И, оставив Осеневу наедине с бьющей в ванну струей воды, позорно сбежала в указанное место встречи. Где уже суетился озадаченный Тимка. Вернее, суетиться он начал у входа в ванную, продолжил по пути в кухню, где и довел процесс до максимально мешающего хозяйке.
— Тимус! — налетев в очередной раз на внушительную тушу алабая, рявкнула Лана. — Ты что, решил поиграть в «догони хвост» прямо здесь? Так у меня для тебя две новости, и обе плохие. Во‑первых, пищеблок для подобных развлечений не предназначен, а во‑вторых — и это самое печальное — тебе, дружище, нечего догонять. Вместо хвоста у тебя неприличная бульбочка. Да, вижу, ты волнуешься из‑за Ленки, я тоже волнуюсь. Но я же не бегаю по кухне, сбивая стулья, не скулю и не тычусь мордой в хозяйку. Я, между прочим, делом, спасительным для Ленусика, занимаюсь, даже в ущерб первоначальным планам. Каким? Поужинать легким овощным салатиком. Видишь, отбивную готовлю, салат из помидорок и огурчиков, картошку жарю. Да, знаю, после шести это лопать не стоит, но Осенева так лучше успокаивается. Вкусная сытная еда, винчик весьма способствуют восстановлению душевного равновесия, поверь мне. Вижу, что веришь, ты тоже насчет пожрать мастер, за кусок мяса сдашь нас с Кириллом любому желающему. Ну‑ну, не обижайся, я шучу. А если не хочешь получить очередной пинок в лохматую задницу, будь любезен, сядь вон в том углу, за дверью, и притворись гипсовой собакой. Меньше шерсти будет в еде. Так, — девушка озабоченно посмотрела на часы, — что‑то Ленка там застряла. Надеюсь, не притонула ненароком? Пойду, проверю.
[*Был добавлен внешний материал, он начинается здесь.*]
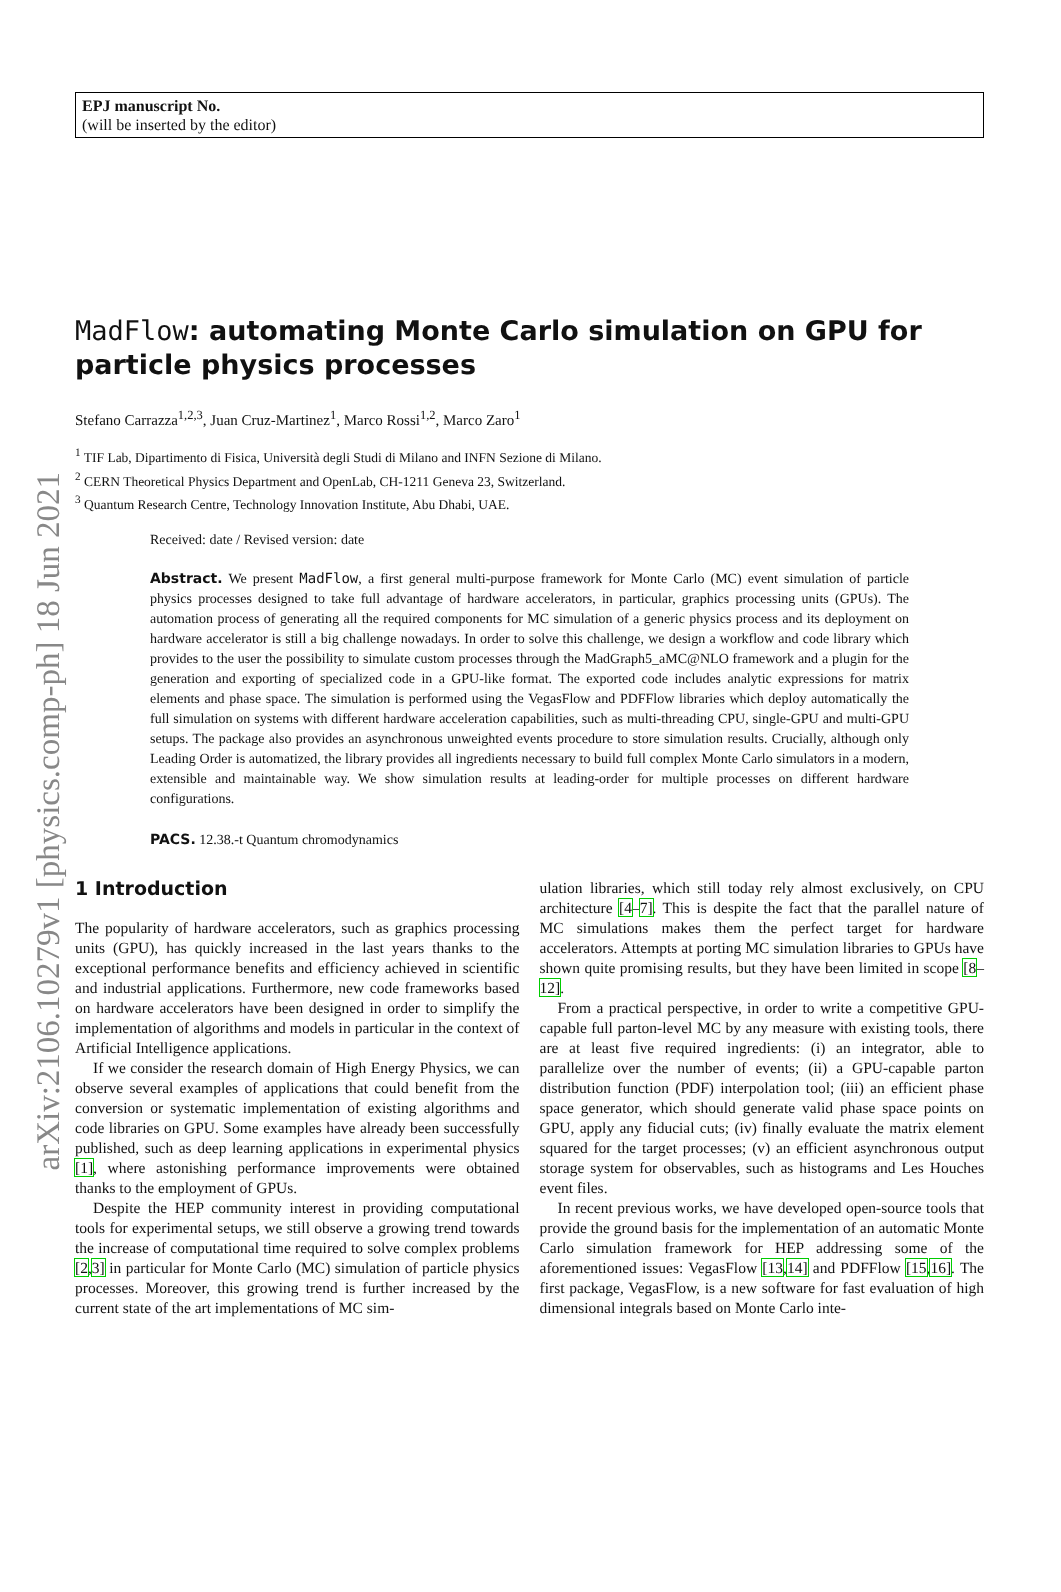arXiv:2106.10279v1 [physics.comp-ph] 18 Jun 2021
EPJ manuscript No.
(will be inserted by the editor)
MadFlow: automating Monte Carlo simulation on GPU for particle physics processes
Stefano Carrazza<sup>1,2,3</sup>, Juan Cruz-Martinez<sup>1</sup>, Marco Rossi<sup>1,2</sup>, Marco Zaro<sup>1</sup>
<sup>1</sup> TIF Lab, Dipartimento di Fisica, Università degli Studi di Milano and INFN Sezione di Milano.
<sup>2</sup> CERN Theoretical Physics Department and OpenLab, CH-1211 Geneva 23, Switzerland.
<sup>3</sup> Quantum Research Centre, Technology Innovation Institute, Abu Dhabi, UAE.
Received: date / Revised version: date
Abstract. We present MadFlow, a first general multi-purpose framework for Monte Carlo (MC) event simulation of particle physics processes designed to take full advantage of hardware accelerators, in particular, graphics processing units (GPUs). The automation process of generating all the required components for MC simulation of a generic physics process and its deployment on hardware accelerator is still a big challenge nowadays. In order to solve this challenge, we design a workflow and code library which provides to the user the possibility to simulate custom processes through the MadGraph5_aMC@NLO framework and a plugin for the generation and exporting of specialized code in a GPU-like format. The exported code includes analytic expressions for matrix elements and phase space. The simulation is performed using the VegasFlow and PDFFlow libraries which deploy automatically the full simulation on systems with different hardware acceleration capabilities, such as multi-threading CPU, single-GPU and multi-GPU setups. The package also provides an asynchronous unweighted events procedure to store simulation results. Crucially, although only Leading Order is automatized, the library provides all ingredients necessary to build full complex Monte Carlo simulators in a modern, extensible and maintainable way. We show simulation results at leading-order for multiple processes on different hardware configurations.
PACS. 12.38.-t Quantum chromodynamics
1 Introduction
The popularity of hardware accelerators, such as graphics processing units (GPU), has quickly increased in the last years thanks to the exceptional performance benefits and efficiency achieved in scientific and industrial applications. Furthermore, new code frameworks based on hardware accelerators have been designed in order to simplify the implementation of algorithms and models in particular in the context of Artificial Intelligence applications.
If we consider the research domain of High Energy Physics, we can observe several examples of applications that could benefit from the conversion or systematic implementation of existing algorithms and code libraries on GPU. Some examples have already been successfully published, such as deep learning applications in experimental physics [1], where astonishing performance improvements were obtained thanks to the employment of GPUs.
Despite the HEP community interest in providing computational tools for experimental setups, we still observe a growing trend towards the increase of computational time required to solve complex problems [2,3] in particular for Monte Carlo (MC) simulation of particle physics processes. Moreover, this growing trend is further increased by the current state of the art implementations of MC sim-
ulation libraries, which still today rely almost exclusively, on CPU architecture [4–7]. This is despite the fact that the parallel nature of MC simulations makes them the perfect target for hardware accelerators. Attempts at porting MC simulation libraries to GPUs have shown quite promising results, but they have been limited in scope [8–12].
From a practical perspective, in order to write a competitive GPU-capable full parton-level MC by any measure with existing tools, there are at least five required ingredients: (i) an integrator, able to parallelize over the number of events; (ii) a GPU-capable parton distribution function (PDF) interpolation tool; (iii) an efficient phase space generator, which should generate valid phase space points on GPU, apply any fiducial cuts; (iv) finally evaluate the matrix element squared for the target processes; (v) an efficient asynchronous output storage system for observables, such as histograms and Les Houches event files.
In recent previous works, we have developed open-source tools that provide the ground basis for the implementation of an automatic Monte Carlo simulation framework for HEP addressing some of the aforementioned issues: VegasFlow [13,14] and PDFFlow [15,16]. The first package, VegasFlow, is a new software for fast evaluation of high dimensional integrals based on Monte Carlo inte-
Осенева не притонула. И даже уже вылезла из воды, завернулась в халат, причесала волосы. Вот только дальше этого дело не пошло. Дело сидело на краю ванны, горестно ссутулившись, и плакало. Тихо так, жалобно.
Правда, зубами барабанить перестала. Уже хорошо.
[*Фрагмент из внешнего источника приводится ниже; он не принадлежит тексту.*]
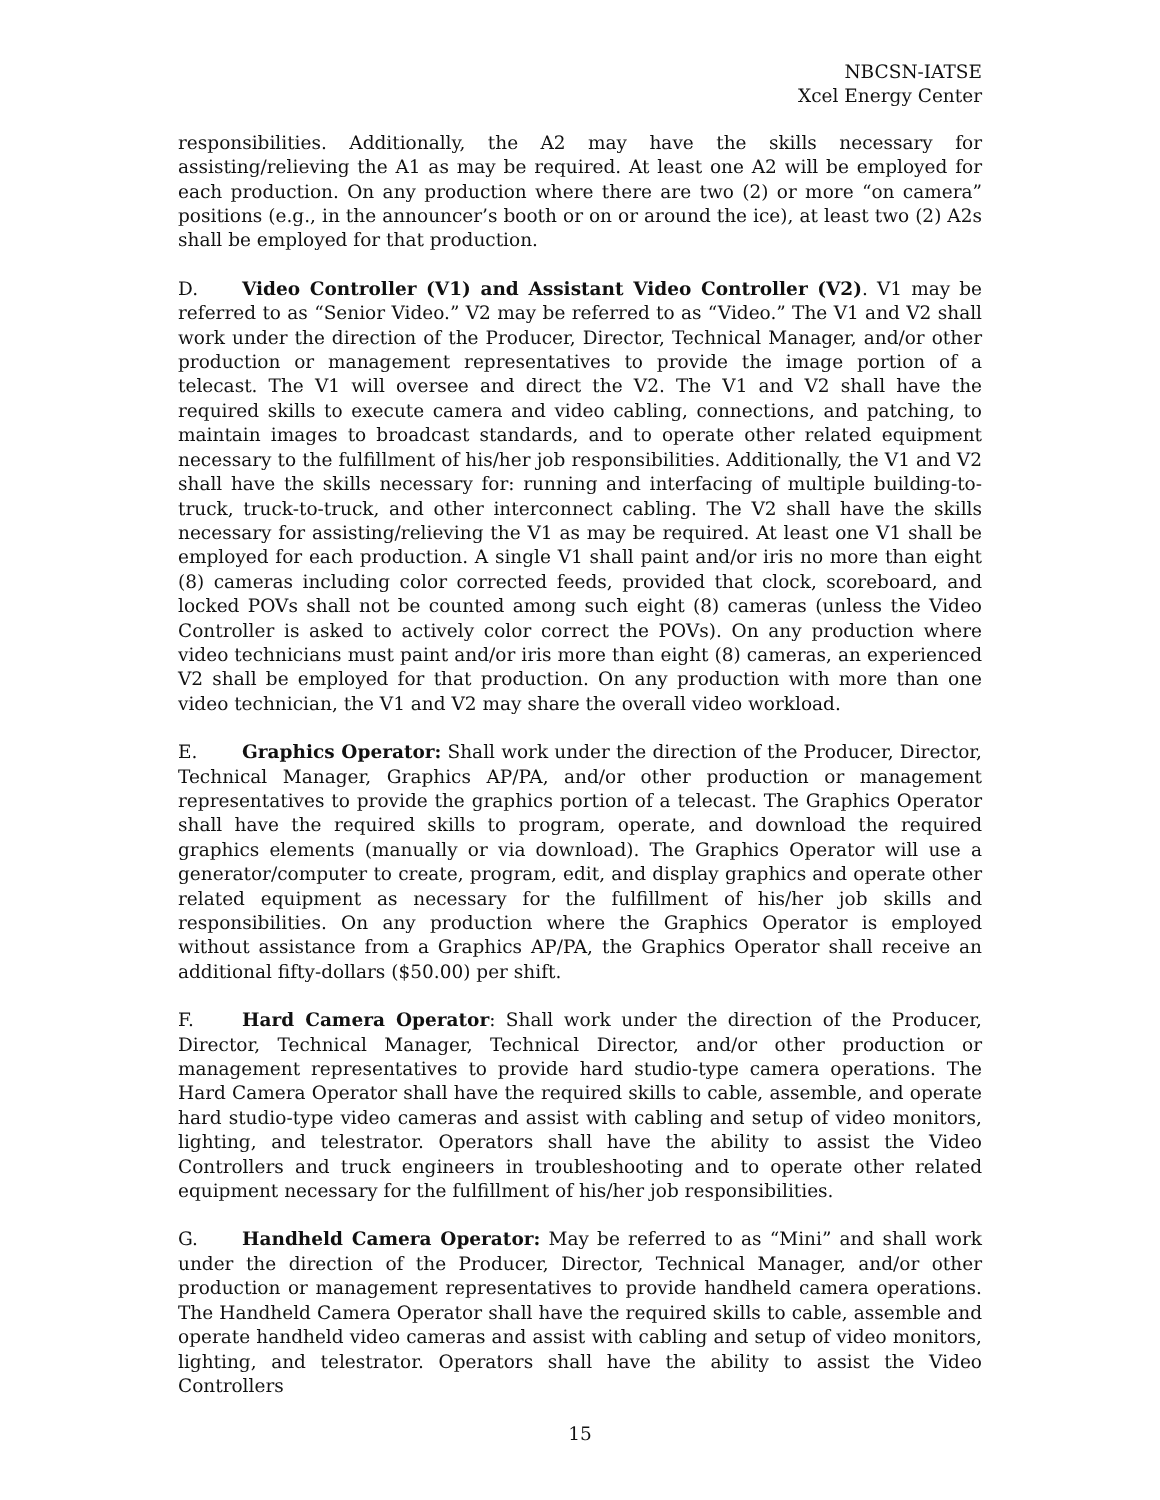NBCSN-IATSE
Xcel Energy Center
responsibilities. Additionally, the A2 may have the skills necessary for assisting/relieving the A1 as may be required. At least one A2 will be employed for each production. On any production where there are two (2) or more “on camera” positions (e.g., in the announcer’s booth or on or around the ice), at least two (2) A2s shall be employed for that production.
D. Video Controller (V1) and Assistant Video Controller (V2). V1 may be referred to as “Senior Video.” V2 may be referred to as “Video.” The V1 and V2 shall work under the direction of the Producer, Director, Technical Manager, and/or other production or management representatives to provide the image portion of a telecast. The V1 will oversee and direct the V2. The V1 and V2 shall have the required skills to execute camera and video cabling, connections, and patching, to maintain images to broadcast standards, and to operate other related equipment necessary to the fulfillment of his/her job responsibilities. Additionally, the V1 and V2 shall have the skills necessary for: running and interfacing of multiple building-to-truck, truck-to-truck, and other interconnect cabling. The V2 shall have the skills necessary for assisting/relieving the V1 as may be required. At least one V1 shall be employed for each production. A single V1 shall paint and/or iris no more than eight (8) cameras including color corrected feeds, provided that clock, scoreboard, and locked POVs shall not be counted among such eight (8) cameras (unless the Video Controller is asked to actively color correct the POVs). On any production where video technicians must paint and/or iris more than eight (8) cameras, an experienced V2 shall be employed for that production. On any production with more than one video technician, the V1 and V2 may share the overall video workload.
E. Graphics Operator: Shall work under the direction of the Producer, Director, Technical Manager, Graphics AP/PA, and/or other production or management representatives to provide the graphics portion of a telecast. The Graphics Operator shall have the required skills to program, operate, and download the required graphics elements (manually or via download). The Graphics Operator will use a generator/computer to create, program, edit, and display graphics and operate other related equipment as necessary for the fulfillment of his/her job skills and responsibilities. On any production where the Graphics Operator is employed without assistance from a Graphics AP/PA, the Graphics Operator shall receive an additional fifty-dollars ($50.00) per shift.
F. Hard Camera Operator: Shall work under the direction of the Producer, Director, Technical Manager, Technical Director, and/or other production or management representatives to provide hard studio-type camera operations. The Hard Camera Operator shall have the required skills to cable, assemble, and operate hard studio-type video cameras and assist with cabling and setup of video monitors, lighting, and telestrator. Operators shall have the ability to assist the Video Controllers and truck engineers in troubleshooting and to operate other related equipment necessary for the fulfillment of his/her job responsibilities.
G. Handheld Camera Operator: May be referred to as “Mini” and shall work under the direction of the Producer, Director, Technical Manager, and/or other production or management representatives to provide handheld camera operations. The Handheld Camera Operator shall have the required skills to cable, assemble and operate handheld video cameras and assist with cabling and setup of video monitors, lighting, and telestrator. Operators shall have the ability to assist the Video Controllers
15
— Согрелась? — Старательно не замечая ручейков слез на щеках подруги, Лана обняла ее за плечи и увлекла за собой. — Теперь пошли, есть будем, пить будем, говорить будем.
Глава 13
Лана усадила вялую подругу в самый уютный уголок кухонного диванчика, за право устроиться в котором они с Кириллом постоянно воевали, поставила перед ней тарелку с вальяжно раскинувшейся на ней отбивной, подпираемой горкой жареной картошки. Рядом кокетливо поблескивала фарфоровым боком мисочка с греческим салатом, пыхтел крупно порезанный свежайший хлеб, подмигивало в бокале мартини. Ну какие могут быть мрачные мысли и воспоминания в присутствии подобного натюрморта! Тут главное — скатерть слюной не залить, как делает это с полом Тимыч.
— Давай‑ка сначала поужинаем, а потом ты расскажешь, что случилось, ага? — Лана устроилась рядышком на диванчике и всунула подружке в руку вилку. — Ну, давай пробуй. Оцени в очередной раз мой кулинарный талант. Посмотри, какую классную отбивнушку я зажарила!
Осенева сфокусировала заплаканные глаза на румяной мясной корочке, вздрогнула и, зажав рукой рот, выбежала из‑за стола. Хорошо, что уютный уголок имел два входа‑выхода, иначе все закончилось бы гораздо хуже. Причем при любом раскладе досталось бы сидевшей рядом Лане. Либо на пол опрокинули, либо…
Пострадал роскошный стол.
Лана задумчиво разглядывала вкусно пахнувшее изобилие, не собираясь ужинать без гостьи, когда та появилась в дверях.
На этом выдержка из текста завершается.